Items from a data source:
------
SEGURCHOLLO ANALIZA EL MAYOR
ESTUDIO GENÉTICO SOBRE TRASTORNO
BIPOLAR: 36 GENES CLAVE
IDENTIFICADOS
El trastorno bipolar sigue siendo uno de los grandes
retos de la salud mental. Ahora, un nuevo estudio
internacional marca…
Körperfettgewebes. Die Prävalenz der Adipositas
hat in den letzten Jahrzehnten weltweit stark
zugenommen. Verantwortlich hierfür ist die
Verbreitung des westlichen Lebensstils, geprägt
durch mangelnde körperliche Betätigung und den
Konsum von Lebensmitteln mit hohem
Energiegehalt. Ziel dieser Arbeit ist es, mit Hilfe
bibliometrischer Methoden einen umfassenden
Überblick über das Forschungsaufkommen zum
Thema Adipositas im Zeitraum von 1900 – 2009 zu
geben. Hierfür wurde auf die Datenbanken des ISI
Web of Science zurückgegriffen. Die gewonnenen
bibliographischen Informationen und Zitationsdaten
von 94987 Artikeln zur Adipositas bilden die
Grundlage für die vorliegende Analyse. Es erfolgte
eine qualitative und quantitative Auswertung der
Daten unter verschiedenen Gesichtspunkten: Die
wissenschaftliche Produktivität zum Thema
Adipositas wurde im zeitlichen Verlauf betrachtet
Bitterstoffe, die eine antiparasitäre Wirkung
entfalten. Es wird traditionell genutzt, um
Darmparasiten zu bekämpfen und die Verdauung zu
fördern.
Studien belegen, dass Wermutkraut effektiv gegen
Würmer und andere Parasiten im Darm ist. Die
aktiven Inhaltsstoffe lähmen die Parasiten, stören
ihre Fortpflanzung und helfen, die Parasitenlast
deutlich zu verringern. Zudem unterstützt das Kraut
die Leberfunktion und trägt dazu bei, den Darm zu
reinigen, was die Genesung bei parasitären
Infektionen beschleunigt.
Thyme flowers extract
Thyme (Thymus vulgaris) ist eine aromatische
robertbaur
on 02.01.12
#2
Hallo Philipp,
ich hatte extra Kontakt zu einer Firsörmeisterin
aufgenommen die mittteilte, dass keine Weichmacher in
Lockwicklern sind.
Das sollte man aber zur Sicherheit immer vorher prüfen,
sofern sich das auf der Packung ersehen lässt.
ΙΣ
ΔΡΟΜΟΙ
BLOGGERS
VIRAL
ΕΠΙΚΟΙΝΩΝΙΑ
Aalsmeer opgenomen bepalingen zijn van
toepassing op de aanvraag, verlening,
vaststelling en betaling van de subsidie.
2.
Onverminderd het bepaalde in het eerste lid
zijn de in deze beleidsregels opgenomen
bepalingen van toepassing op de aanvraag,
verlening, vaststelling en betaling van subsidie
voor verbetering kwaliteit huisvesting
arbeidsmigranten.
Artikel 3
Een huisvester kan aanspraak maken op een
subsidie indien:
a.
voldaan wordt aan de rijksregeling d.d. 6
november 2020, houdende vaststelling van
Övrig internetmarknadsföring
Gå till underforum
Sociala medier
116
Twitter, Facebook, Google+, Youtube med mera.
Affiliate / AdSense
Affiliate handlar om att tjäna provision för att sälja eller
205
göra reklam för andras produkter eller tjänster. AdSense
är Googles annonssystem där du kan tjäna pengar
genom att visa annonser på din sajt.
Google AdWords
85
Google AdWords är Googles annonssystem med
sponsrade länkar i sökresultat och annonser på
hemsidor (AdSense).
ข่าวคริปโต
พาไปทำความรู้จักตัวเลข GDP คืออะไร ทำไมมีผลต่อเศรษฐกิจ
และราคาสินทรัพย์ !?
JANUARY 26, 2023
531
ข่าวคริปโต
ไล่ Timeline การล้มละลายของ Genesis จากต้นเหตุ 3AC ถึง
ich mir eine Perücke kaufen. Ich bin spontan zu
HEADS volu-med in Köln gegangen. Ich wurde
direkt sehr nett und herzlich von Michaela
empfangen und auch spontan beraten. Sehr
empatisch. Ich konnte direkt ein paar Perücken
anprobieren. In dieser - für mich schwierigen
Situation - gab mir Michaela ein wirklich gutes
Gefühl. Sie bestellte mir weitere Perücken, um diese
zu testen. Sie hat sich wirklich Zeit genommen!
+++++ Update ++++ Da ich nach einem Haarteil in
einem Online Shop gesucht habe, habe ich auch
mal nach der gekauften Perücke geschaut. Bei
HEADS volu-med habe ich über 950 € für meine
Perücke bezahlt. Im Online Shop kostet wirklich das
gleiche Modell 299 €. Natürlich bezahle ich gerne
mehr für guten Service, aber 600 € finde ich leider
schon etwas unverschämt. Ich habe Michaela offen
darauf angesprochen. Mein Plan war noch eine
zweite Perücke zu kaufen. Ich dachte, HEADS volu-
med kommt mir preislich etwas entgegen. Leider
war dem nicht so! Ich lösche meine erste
------
Reproduce the records above exactly, from the first line through the line containing "von 94987 Artikeln zur Adipositas bilden die", and output nothing else.

SEGURCHOLLO ANALIZA EL MAYOR
ESTUDIO GENÉTICO SOBRE TRASTORNO
BIPOLAR: 36 GENES CLAVE
IDENTIFICADOS
El trastorno bipolar sigue siendo uno de los grandes
retos de la salud mental. Ahora, un nuevo estudio
internacional marca…
Körperfettgewebes. Die Prävalenz der Adipositas
hat in den letzten Jahrzehnten weltweit stark
zugenommen. Verantwortlich hierfür ist die
Verbreitung des westlichen Lebensstils, geprägt
durch mangelnde körperliche Betätigung und den
Konsum von Lebensmitteln mit hohem
Energiegehalt. Ziel dieser Arbeit ist es, mit Hilfe
bibliometrischer Methoden einen umfassenden
Überblick über das Forschungsaufkommen zum
Thema Adipositas im Zeitraum von 1900 – 2009 zu
geben. Hierfür wurde auf die Datenbanken des ISI
Web of Science zurückgegriffen. Die gewonnenen
bibliographischen Informationen und Zitationsdaten
von 94987 Artikeln zur Adipositas bilden die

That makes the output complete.